Please copy all of the data that follows exactly, leaving any pictures out.

Source material

==================================================

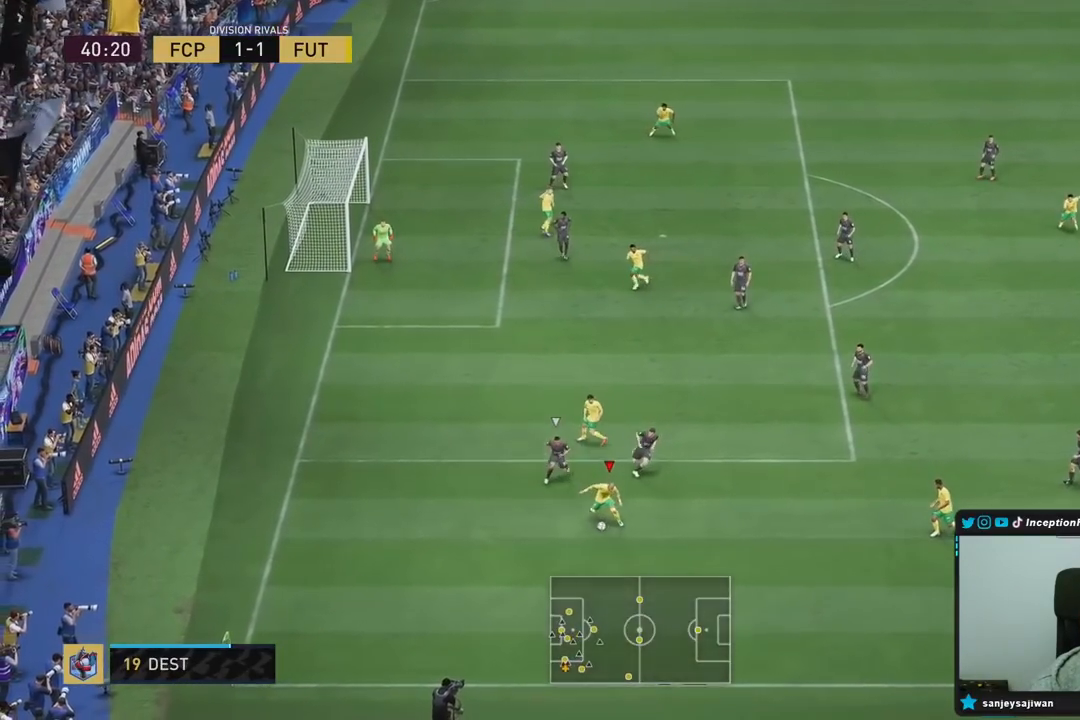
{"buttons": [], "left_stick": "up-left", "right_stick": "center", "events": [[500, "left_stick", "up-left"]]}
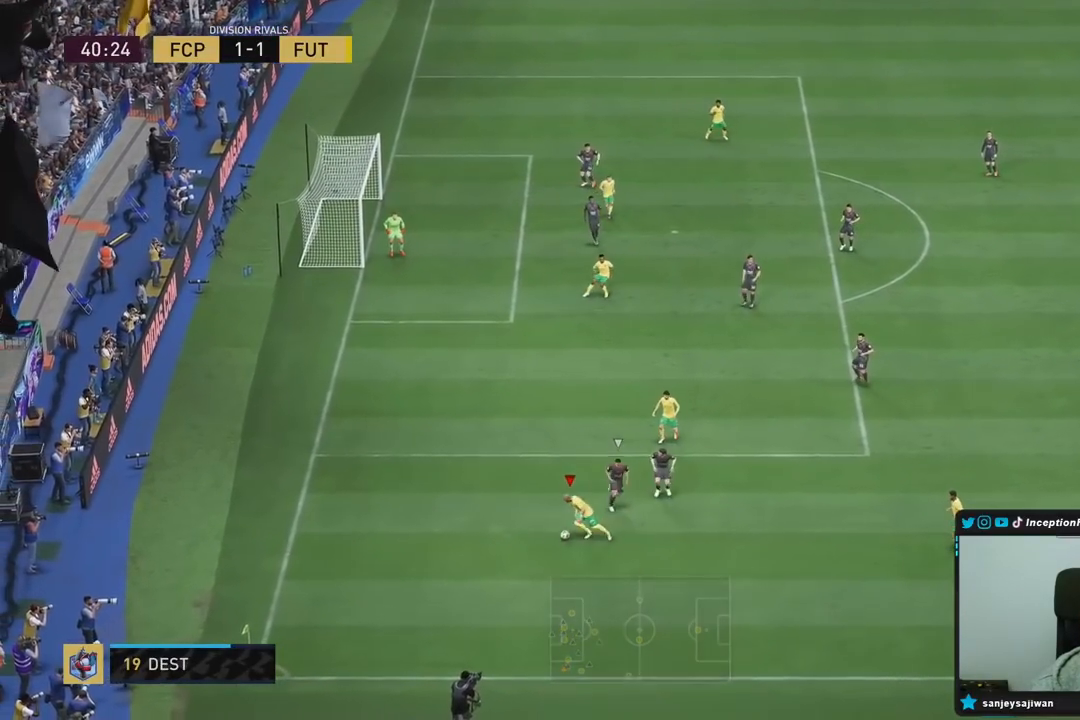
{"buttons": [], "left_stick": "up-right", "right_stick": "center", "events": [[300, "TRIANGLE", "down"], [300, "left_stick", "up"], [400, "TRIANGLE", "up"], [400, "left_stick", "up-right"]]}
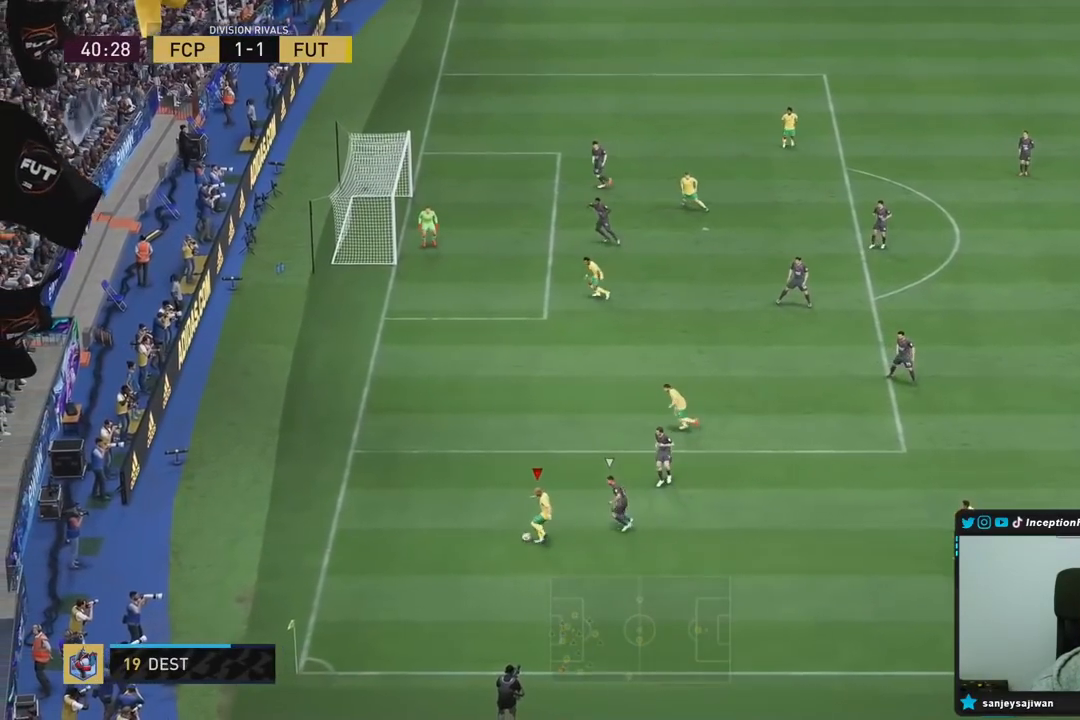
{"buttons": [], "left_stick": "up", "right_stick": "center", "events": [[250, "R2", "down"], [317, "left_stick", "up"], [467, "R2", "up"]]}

==================================================

Expected output
{"buttons": [], "left_stick": "up-left", "right_stick": "center", "events": [[500, "left_stick", "up-left"]]}
{"buttons": [], "left_stick": "up-right", "right_stick": "center", "events": [[300, "TRIANGLE", "down"], [300, "left_stick", "up"], [400, "TRIANGLE", "up"], [400, "left_stick", "up-right"]]}
{"buttons": [], "left_stick": "up", "right_stick": "center", "events": [[250, "R2", "down"], [317, "left_stick", "up"], [467, "R2", "up"]]}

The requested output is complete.